EDOUARD DJOB LI KANA,   Ph. D Student, Francophone literature.  Norwegian University of Science and Technology (NTNU),  Norvège. edokana@yahoo.fr ; edouard.djob-li-kana@ntnu.no 

Les romans de l’écrivain ivoirien, Ahmadou Kourouma, s’intéressent aux  mythes philosophiques africains, ceux qui portent sur la vérité générale de la nature et sur les valeurs devant régir l’action, l’existence individuelle et collective au regard de cette vérité.

Il en va ainsi du mythe de l’intelligence dans la nature. Nous pouvons le lire dans cet aphorisme qui titre la dernière veillée du roman les Soleils des indépendances : « Ce furent les oiseaux sauvages qui, les premiers, comprirent la portée historique de l’évènement »[1]. Cet aphorisme renseigne que la première annonce du décès du personnage Fama fut faite par des oiseaux doués de télépathie qui surent incroyablement l’évènement bien avant les habitants du village Togobala.

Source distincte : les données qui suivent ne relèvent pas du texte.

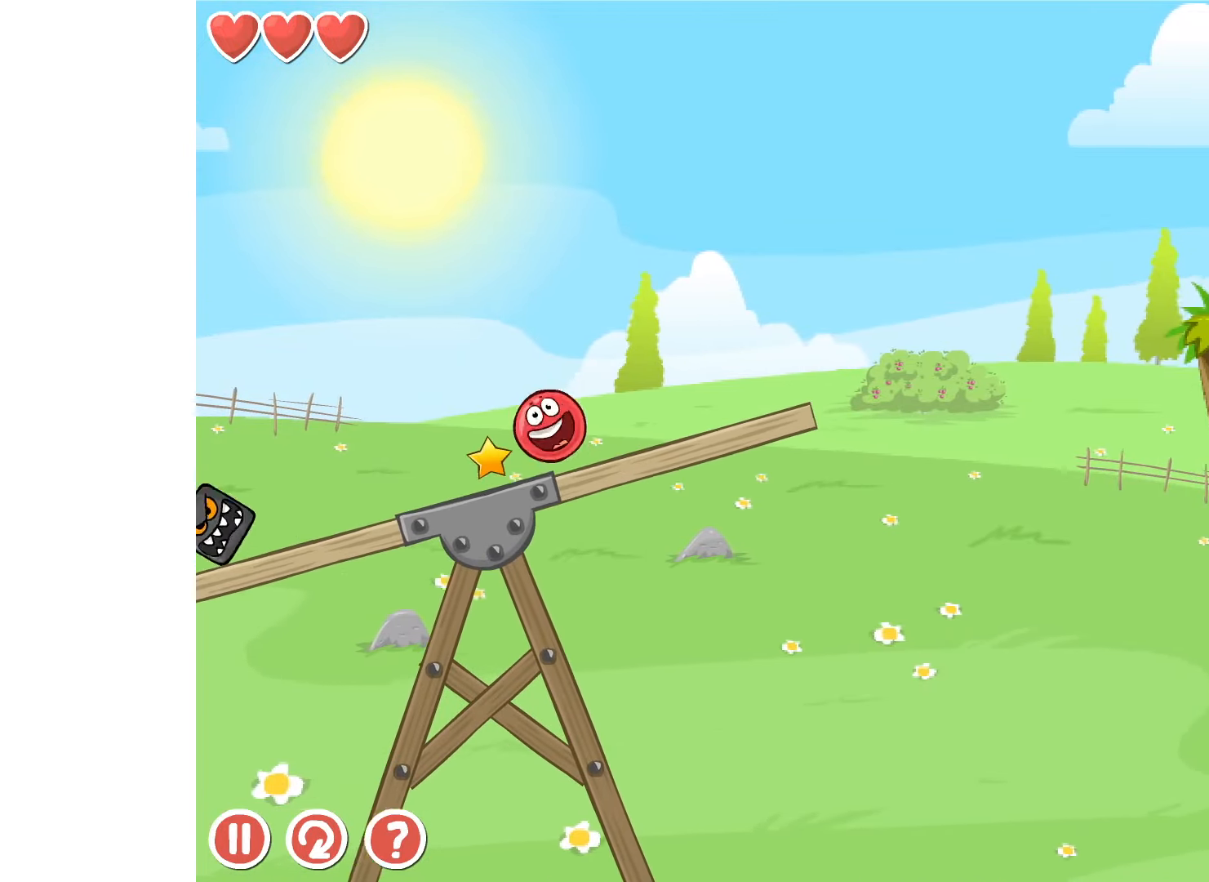
{"keys": ["right"], "events": [[250, "up", "down"], [284, "up", "up"]]}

L’intelligence dans la nature est aussi exprimée dans ce titre qui ouvre la quatrième veillée du roman Monnè, Outrages et défis : « Chaque fois que les mots changent de sens et les choses de symboles, les Diabaté retournent réapprendre l’histoire et les nouveaux noms des hommes, des animaux et des choses »[2]. Ici, le narrateur rapporte les propos du griot Diabaté qui trouve qu’il doit réapprendre à nommer les hommes, les animaux et les choses ; qu’il doit retourner à l’école réapprendre à communiquer avec la nature parce que les mots ont changé de sens, c’est-à-dire que la société de Soba, en pleine colonisation, est de plus en plus pervertie. Au fait, ces propos de Diabaté sous-entendent que les créatures de la nature peuvent dialoguer ; étant donné que le nom est une marque distinctive nécessaire pour faciliter la communication entre son porteur et les autres, et qu’il constitue un réceptacle qui sert à appeler son porteur ici-bas et dans l’au-delà.

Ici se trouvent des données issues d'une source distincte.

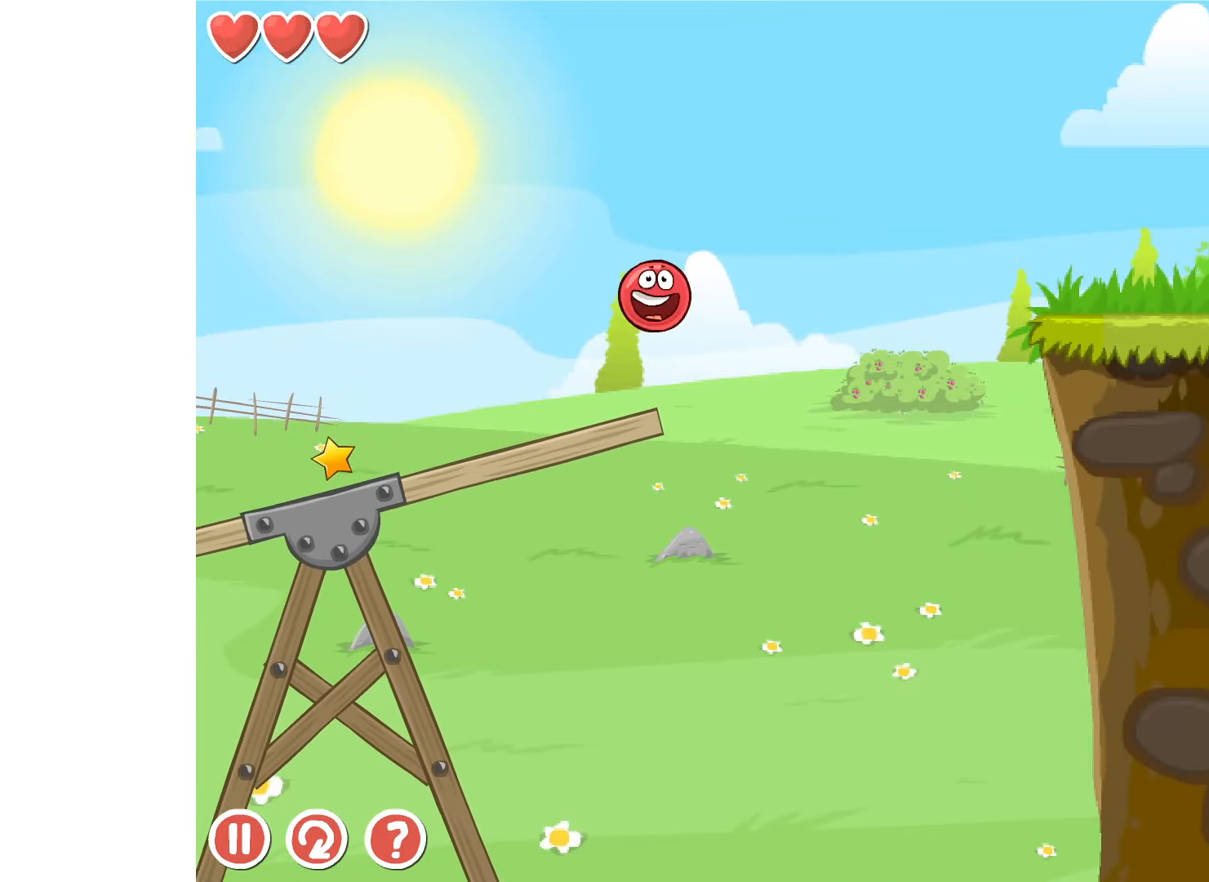
{"keys": ["left"], "events": [[467, "right", "up"], [484, "left", "down"]]}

Dans le roman En attendant le vote des bêtes sauvages, les proverbes obéissent à une construction particulière. Littéralement, ce sont des figures qui personnifient l’espèce animale et végétale. Il en va par exemple des énoncés tels que : « Si la petite souris abandonne le sentier de ses pères, les pointes de chiendent lui crèvent les yeux »[3]; « Si la perdrix s’envole, son enfant ne reste pas à terre »[4]. Au sens propre, « Si la petite souris abandonne le sentier de ses pères, les pointes de chiendent lui crèvent les yeux » veut dire que « si une souris abandonne le sentier de ses parents, elle sera frappée par un malheur ». Donc, ″la souris″ est personnifiée ici parce qu’on peut lui donner une âme et lui attribuer les caractéristiques d’un être humain, d’un enfant notamment. De même, dans la séquence « Si la perdrix s’envole son enfant ne reste pas à terre », ″la perdrix″ est personnifiée parce qu’on peut lui attribuer les caractéristiques d’une mère d’enfant. Au fait, si l’on s’en tient à leur sens premier, ces deux proverbes évoqués à titre illustratif feraient croire que tout est vivant, animal, végétal, minéral, et que toute espèce vivante est capable de communiquer.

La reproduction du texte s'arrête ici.